Ouça a reportagem da 'Rádio Estadão':
Sediadas em São Bernardo do Campo, no ABC, as duas empresas têm seus sites cadastrados em nome da mesma pessoa, Luciana, cujo telefone para contato é o número comercial da Ágil Express.
A atendente da Ágil confirmou, à Rádio Estadão, que ali funciona também a Oliveira Transportes. Questionada sobre quem responde pelas duas pessoas jurídicas, a atendente foi categórica. "Vou te passar o telefone da proprietária, a Luciana Benucci."
Luciana já é alvo de inquérito aberto pelo Ministério Público Estadual (MPE) de São Paulo, em 2012. O órgão investiga irregularidades relacionadas a convênios entre a SELJ e a ONG Lineri, presidida à época por Luciana.
Segundo dados do TSE, a empresária - que é sócia e parente de um membro da FPC - doou, em 2010, R$ 1,2 mil para a campanha a deputado estadual de Marcos Mazzaron, então presidente da entidade.

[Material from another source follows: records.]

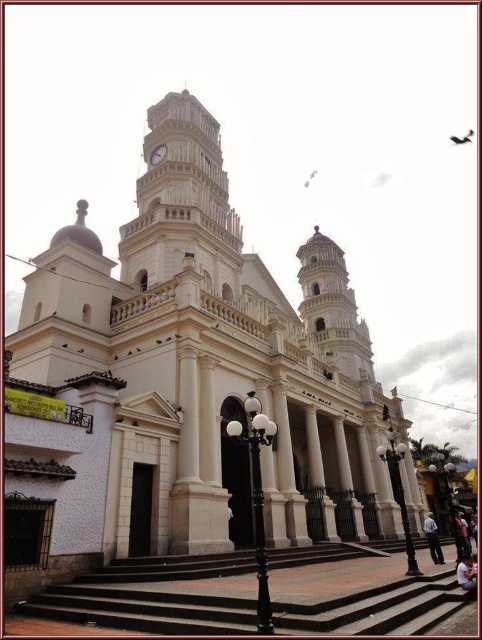
Question: Considering the real-world distances, which object is farthest from the white stone clock tower at upper left?

Choices:
 (A) black metal/texture lamp post at center
 (B) white glossy lamp post at lower right

Answer: (B)

Question: Does black metal/texture lamp post at center appear on the right side of polished brass lamp post at lower right?

Choices:
 (A) yes
 (B) no

Answer: (B)

Question: Which object appears closest to the camera in this image?

Choices:
 (A) white glossy lamp post at lower right
 (B) polished brass lamp post at lower right
 (C) white stone clock tower at upper left

Answer: (B)

Question: Is white stone clock tower at upper left bigger than polished brass lamp post at lower right?

Choices:
 (A) no
 (B) yes

Answer: (B)

Question: Which object appears closest to the camera in this image?

Choices:
 (A) white stone clock tower at upper left
 (B) polished brass lamp post at lower right
 (C) gold metallic clock at upper center

Answer: (B)

Question: In this image, where is black metal/texture lamp post at center located relative to polished brass lamp post at lower right?

Choices:
 (A) below
 (B) above

Answer: (B)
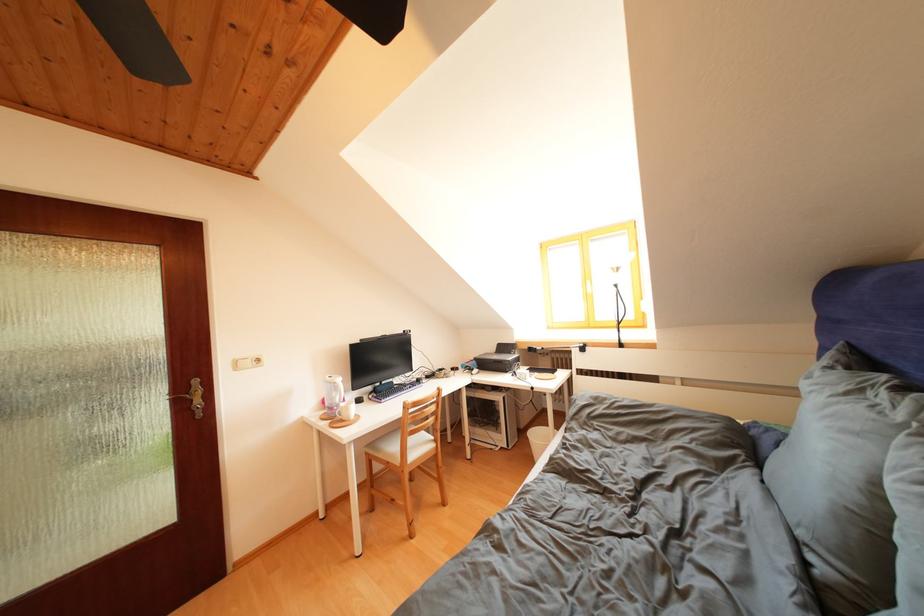
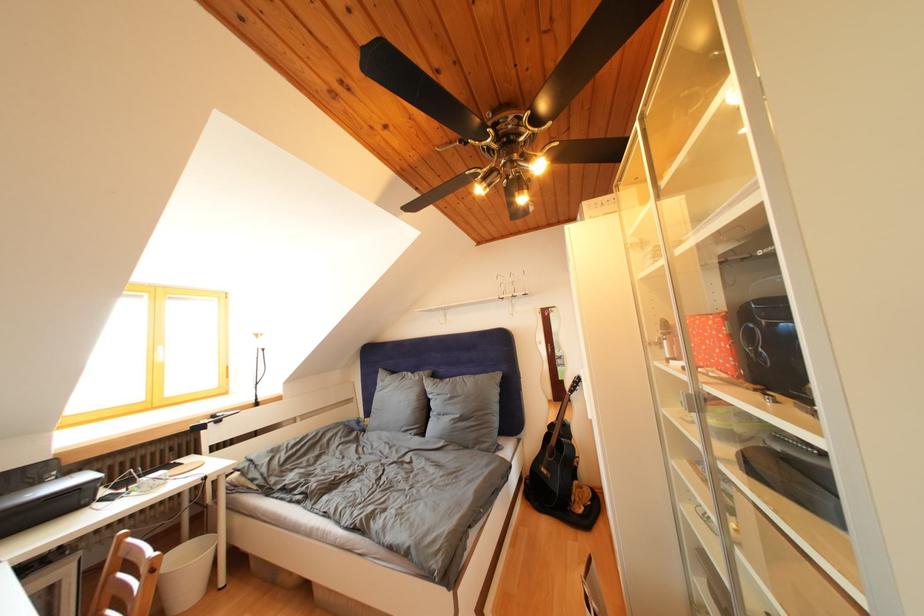
Where in the second image is the point corresponding to (x=517, y=358) from the first image?

(44, 488)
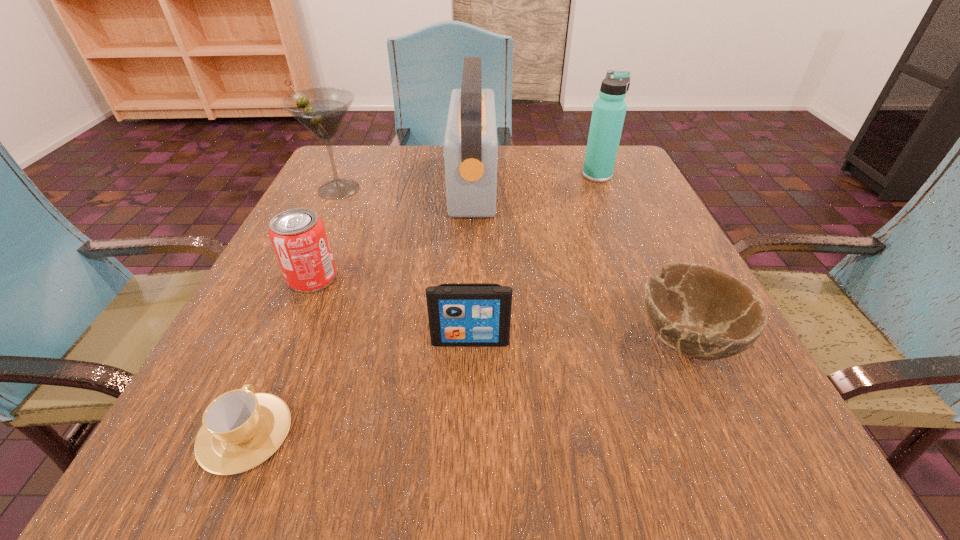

Ele concorreu pelo PTB, sigla que comandou a pasta estadual dos Esportes entre 2006 e 2014.
Apenas no último mandato do governo estadual, mais de R$ 24 milhões foram repassados à FPC pela SELJ, para Centros de Excelência, ciclofaixas de lazer - que são ativadas aos fins de semana, separando a via exclusiva para ciclistas por meio de cones -, competições regionais, internacionais e mesmo eventos amadores, como jogos escolares.
O convênio para a ciclofaixa de Diadema inicialmente previa a instalação da mesma em Paraisópolis. A alteração no projeto foi pedida pela FPC à SELJ porque a federação observou que a rua que havia sugerido tinha fluxo maior de carros aos domingos do que durante a semana.
Comissão interna. Em nota, a SELJ informa que os convênios mencionados pela reportagem estão sendo auditados por uma comissão interna da pasta instaurada em abril deste ano, após o Estado denunciar supostas irregularidades nos contratos com outras entidades, entre ONGs, federações e confederações.
A SELJ reforça que cabe à instituição beneficiada o cumprimento integral do contrato e o uso devido da verba repassada, informa que o programa Ciclofaixas de Lazer passa por reformulação desde o início deste ano e que será substituído pelo Pedala São Paulo, ainda em fase de estudos.
Procurada pela Rádio Estadão, Luciana Benucci e Silva não atendeu as ligações até a publicação desta reportagem.
Duas semanas depois de receber os questionamentos da Rádio Estadão, a Federação Paulista de Ciclismo encaminhou a apuração ao departamento jurídico e não se manifestou. O empresário Marcelo Gomes Coelho não retornou as ligações da reportagem.